* **Stored data**:
☆ ☆ ☆

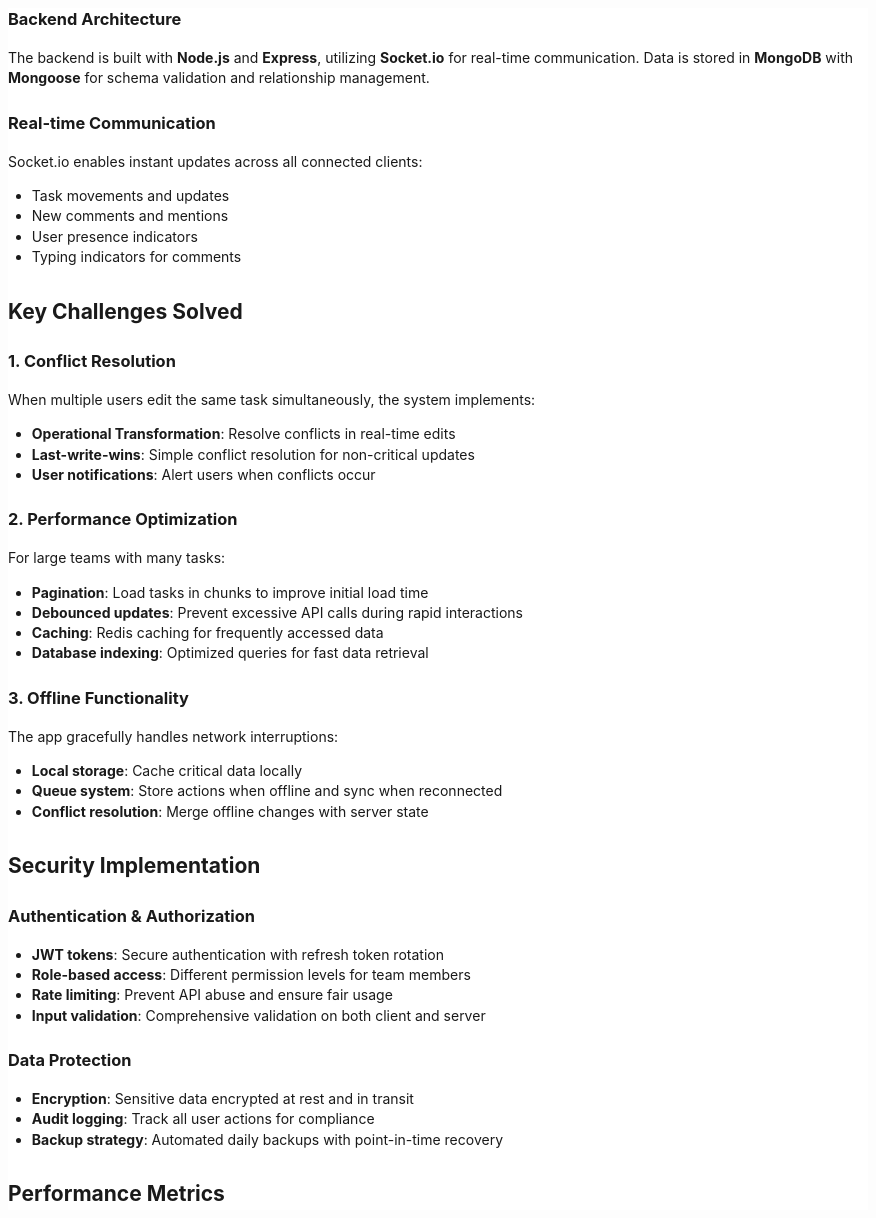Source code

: ### Backend Architecture
The backend is built with **Node.js** and **Express**, utilizing **Socket.io** for real-time communication. Data is stored in **MongoDB** with **Mongoose** for schema validation and relationship management.

### Real-time Communication
Socket.io enables instant updates across all connected clients:
- Task movements and updates
- New comments and mentions
- User presence indicators
- Typing indicators for comments

## Key Challenges Solved

### 1. Conflict Resolution
When multiple users edit the same task simultaneously, the system implements:
- **Operational Transformation**: Resolve conflicts in real-time edits
- **Last-write-wins**: Simple conflict resolution for non-critical updates
- **User notifications**: Alert users when conflicts occur

### 2. Performance Optimization
For large teams with many tasks:
- **Pagination**: Load tasks in chunks to improve initial load time
- **Debounced updates**: Prevent excessive API calls during rapid interactions
- **Caching**: Redis caching for frequently accessed data
- **Database indexing**: Optimized queries for fast data retrieval

### 3. Offline Functionality
The app gracefully handles network interruptions:
- **Local storage**: Cache critical data locally
- **Queue system**: Store actions when offline and sync when reconnected
- **Conflict resolution**: Merge offline changes with server state

## Security Implementation

### Authentication & Authorization
- **JWT tokens**: Secure authentication with refresh token rotation
- **Role-based access**: Different permission levels for team members
- **Rate limiting**: Prevent API abuse and ensure fair usage
- **Input validation**: Comprehensive validation on both client and server

### Data Protection
- **Encryption**: Sensitive data encrypted at rest and in transit
- **Audit logging**: Track all user actions for compliance
- **Backup strategy**: Automated daily backups with point-in-time recovery

## Performance Metrics
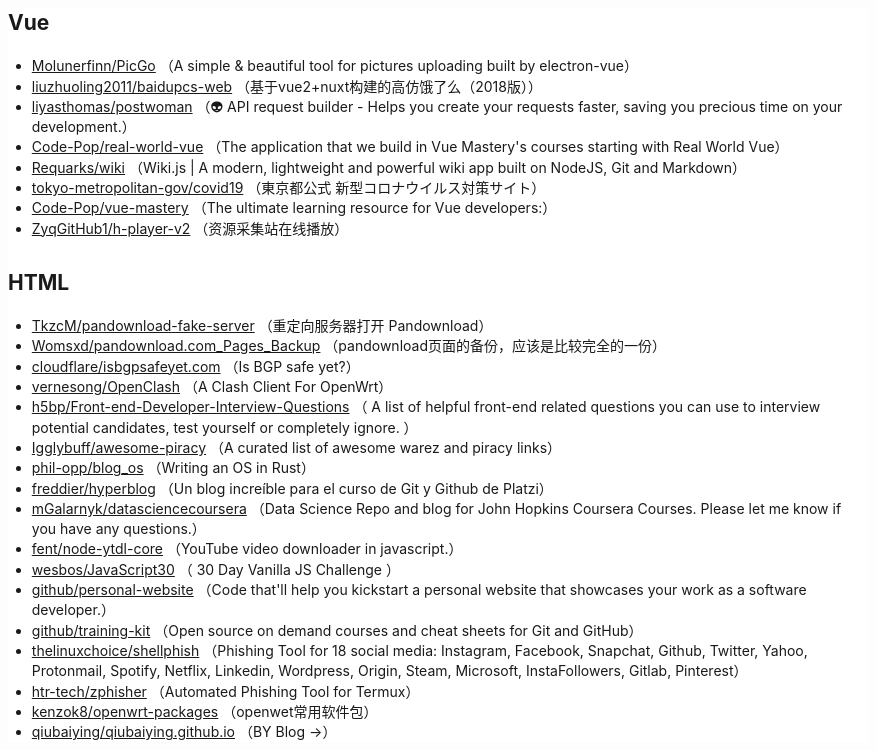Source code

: ## Vue

* [Molunerfinn/PicGo](https://github.com/Molunerfinn/PicGo) （A simple &amp; beautiful tool for pictures uploading built by electron-vue）
* [liuzhuoling2011/baidupcs-web](https://github.com/liuzhuoling2011/baidupcs-web) （基于vue2+nuxt构建的高仿饿了么（2018版））
* [liyasthomas/postwoman](https://github.com/liyasthomas/postwoman) （&#x1f47d; API request builder - Helps you create your requests faster, saving you precious time on your development.）
* [Code-Pop/real-world-vue](https://github.com/Code-Pop/real-world-vue) （The application that we build in Vue Mastery's courses starting with Real World Vue）
* [Requarks/wiki](https://github.com/Requarks/wiki) （Wiki.js | A modern, lightweight and powerful wiki app built on NodeJS, Git and Markdown）
* [tokyo-metropolitan-gov/covid19](https://github.com/tokyo-metropolitan-gov/covid19) （東京都公式 新型コロナウイルス対策サイト）
* [Code-Pop/vue-mastery](https://github.com/Code-Pop/vue-mastery) （The ultimate learning resource for Vue developers:）
* [ZyqGitHub1/h-player-v2](https://github.com/ZyqGitHub1/h-player-v2) （资源采集站在线播放）

## HTML

* [TkzcM/pandownload-fake-server](https://github.com/TkzcM/pandownload-fake-server) （重定向服务器打开 Pandownload）
* [Womsxd/pandownload.com_Pages_Backup](https://github.com/Womsxd/pandownload.com_Pages_Backup) （pandownload页面的备份，应该是比较完全的一份）
* [cloudflare/isbgpsafeyet.com](https://github.com/cloudflare/isbgpsafeyet.com) （Is BGP safe yet?）
* [vernesong/OpenClash](https://github.com/vernesong/OpenClash) （A Clash Client For OpenWrt）
* [h5bp/Front-end-Developer-Interview-Questions](https://github.com/h5bp/Front-end-Developer-Interview-Questions) （
        A list of helpful front-end related questions you can use to interview potential candidates, test yourself or completely ignore.
      ）
* [Igglybuff/awesome-piracy](https://github.com/Igglybuff/awesome-piracy) （A curated list of awesome warez and piracy links）
* [phil-opp/blog_os](https://github.com/phil-opp/blog_os) （Writing an OS in Rust）
* [freddier/hyperblog](https://github.com/freddier/hyperblog) （Un blog increíble para el curso de Git y Github de Platzi）
* [mGalarnyk/datasciencecoursera](https://github.com/mGalarnyk/datasciencecoursera) （Data Science Repo and blog for John Hopkins Coursera Courses. Please let me know if you have any questions.）
* [fent/node-ytdl-core](https://github.com/fent/node-ytdl-core) （YouTube video downloader in javascript.）
* [wesbos/JavaScript30](https://github.com/wesbos/JavaScript30) （
        30 Day Vanilla JS Challenge
      ）
* [github/personal-website](https://github.com/github/personal-website) （Code that'll help you kickstart a personal website that showcases your work as a software developer.）
* [github/training-kit](https://github.com/github/training-kit) （Open source on demand courses and cheat sheets for Git and GitHub）
* [thelinuxchoice/shellphish](https://github.com/thelinuxchoice/shellphish) （Phishing Tool for 18 social media: Instagram, Facebook, Snapchat, Github, Twitter, Yahoo, Protonmail, Spotify, Netflix, Linkedin, Wordpress, Origin, Steam, Microsoft, InstaFollowers, Gitlab, Pinterest）
* [htr-tech/zphisher](https://github.com/htr-tech/zphisher) （Automated Phishing Tool for Termux）
* [kenzok8/openwrt-packages](https://github.com/kenzok8/openwrt-packages) （openwet常用软件包）
* [qiubaiying/qiubaiying.github.io](https://github.com/qiubaiying/qiubaiying.github.io) （BY Blog -&gt;）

☆ ☆ ☆

* **What you are asked to do**:
Can you repeat every one of the lines above word for word, with the pictures left out?

* **Exercise output**:
Source code

: ### Backend Architecture
The backend is built with **Node.js** and **Express**, utilizing **Socket.io** for real-time communication. Data is stored in **MongoDB** with **Mongoose** for schema validation and relationship management.

### Real-time Communication
Socket.io enables instant updates across all connected clients:
- Task movements and updates
- New comments and mentions
- User presence indicators
- Typing indicators for comments

## Key Challenges Solved

### 1. Conflict Resolution
When multiple users edit the same task simultaneously, the system implements:
- **Operational Transformation**: Resolve conflicts in real-time edits
- **Last-write-wins**: Simple conflict resolution for non-critical updates
- **User notifications**: Alert users when conflicts occur

### 2. Performance Optimization
For large teams with many tasks:
- **Pagination**: Load tasks in chunks to improve initial load time
- **Debounced updates**: Prevent excessive API calls during rapid interactions
- **Caching**: Redis caching for frequently accessed data
- **Database indexing**: Optimized queries for fast data retrieval

### 3. Offline Functionality
The app gracefully handles network interruptions:
- **Local storage**: Cache critical data locally
- **Queue system**: Store actions when offline and sync when reconnected
- **Conflict resolution**: Merge offline changes with server state

## Security Implementation

### Authentication & Authorization
- **JWT tokens**: Secure authentication with refresh token rotation
- **Role-based access**: Different permission levels for team members
- **Rate limiting**: Prevent API abuse and ensure fair usage
- **Input validation**: Comprehensive validation on both client and server

### Data Protection
- **Encryption**: Sensitive data encrypted at rest and in transit
- **Audit logging**: Track all user actions for compliance
- **Backup strategy**: Automated daily backups with point-in-time recovery

## Performance Metrics
Source code

: ## Vue

* [Molunerfinn/PicGo](https://github.com/Molunerfinn/PicGo) （A simple &amp; beautiful tool for pictures uploading built by electron-vue）
* [liuzhuoling2011/baidupcs-web](https://github.com/liuzhuoling2011/baidupcs-web) （基于vue2+nuxt构建的高仿饿了么（2018版））
* [liyasthomas/postwoman](https://github.com/liyasthomas/postwoman) （&#x1f47d; API request builder - Helps you create your requests faster, saving you precious time on your development.）
* [Code-Pop/real-world-vue](https://github.com/Code-Pop/real-world-vue) （The application that we build in Vue Mastery's courses starting with Real World Vue）
* [Requarks/wiki](https://github.com/Requarks/wiki) （Wiki.js | A modern, lightweight and powerful wiki app built on NodeJS, Git and Markdown）
* [tokyo-metropolitan-gov/covid19](https://github.com/tokyo-metropolitan-gov/covid19) （東京都公式 新型コロナウイルス対策サイト）
* [Code-Pop/vue-mastery](https://github.com/Code-Pop/vue-mastery) （The ultimate learning resource for Vue developers:）
* [ZyqGitHub1/h-player-v2](https://github.com/ZyqGitHub1/h-player-v2) （资源采集站在线播放）

## HTML

* [TkzcM/pandownload-fake-server](https://github.com/TkzcM/pandownload-fake-server) （重定向服务器打开 Pandownload）
* [Womsxd/pandownload.com_Pages_Backup](https://github.com/Womsxd/pandownload.com_Pages_Backup) （pandownload页面的备份，应该是比较完全的一份）
* [cloudflare/isbgpsafeyet.com](https://github.com/cloudflare/isbgpsafeyet.com) （Is BGP safe yet?）
* [vernesong/OpenClash](https://github.com/vernesong/OpenClash) （A Clash Client For OpenWrt）
* [h5bp/Front-end-Developer-Interview-Questions](https://github.com/h5bp/Front-end-Developer-Interview-Questions) （
        A list of helpful front-end related questions you can use to interview potential candidates, test yourself or completely ignore.
      ）
* [Igglybuff/awesome-piracy](https://github.com/Igglybuff/awesome-piracy) （A curated list of awesome warez and piracy links）
* [phil-opp/blog_os](https://github.com/phil-opp/blog_os) （Writing an OS in Rust）
* [freddier/hyperblog](https://github.com/freddier/hyperblog) （Un blog increíble para el curso de Git y Github de Platzi）
* [mGalarnyk/datasciencecoursera](https://github.com/mGalarnyk/datasciencecoursera) （Data Science Repo and blog for John Hopkins Coursera Courses. Please let me know if you have any questions.）
* [fent/node-ytdl-core](https://github.com/fent/node-ytdl-core) （YouTube video downloader in javascript.）
* [wesbos/JavaScript30](https://github.com/wesbos/JavaScript30) （
        30 Day Vanilla JS Challenge
      ）
* [github/personal-website](https://github.com/github/personal-website) （Code that'll help you kickstart a personal website that showcases your work as a software developer.）
* [github/training-kit](https://github.com/github/training-kit) （Open source on demand courses and cheat sheets for Git and GitHub）
* [thelinuxchoice/shellphish](https://github.com/thelinuxchoice/shellphish) （Phishing Tool for 18 social media: Instagram, Facebook, Snapchat, Github, Twitter, Yahoo, Protonmail, Spotify, Netflix, Linkedin, Wordpress, Origin, Steam, Microsoft, InstaFollowers, Gitlab, Pinterest）
* [htr-tech/zphisher](https://github.com/htr-tech/zphisher) （Automated Phishing Tool for Termux）
* [kenzok8/openwrt-packages](https://github.com/kenzok8/openwrt-packages) （openwet常用软件包）
* [qiubaiying/qiubaiying.github.io](https://github.com/qiubaiying/qiubaiying.github.io) （BY Blog -&gt;）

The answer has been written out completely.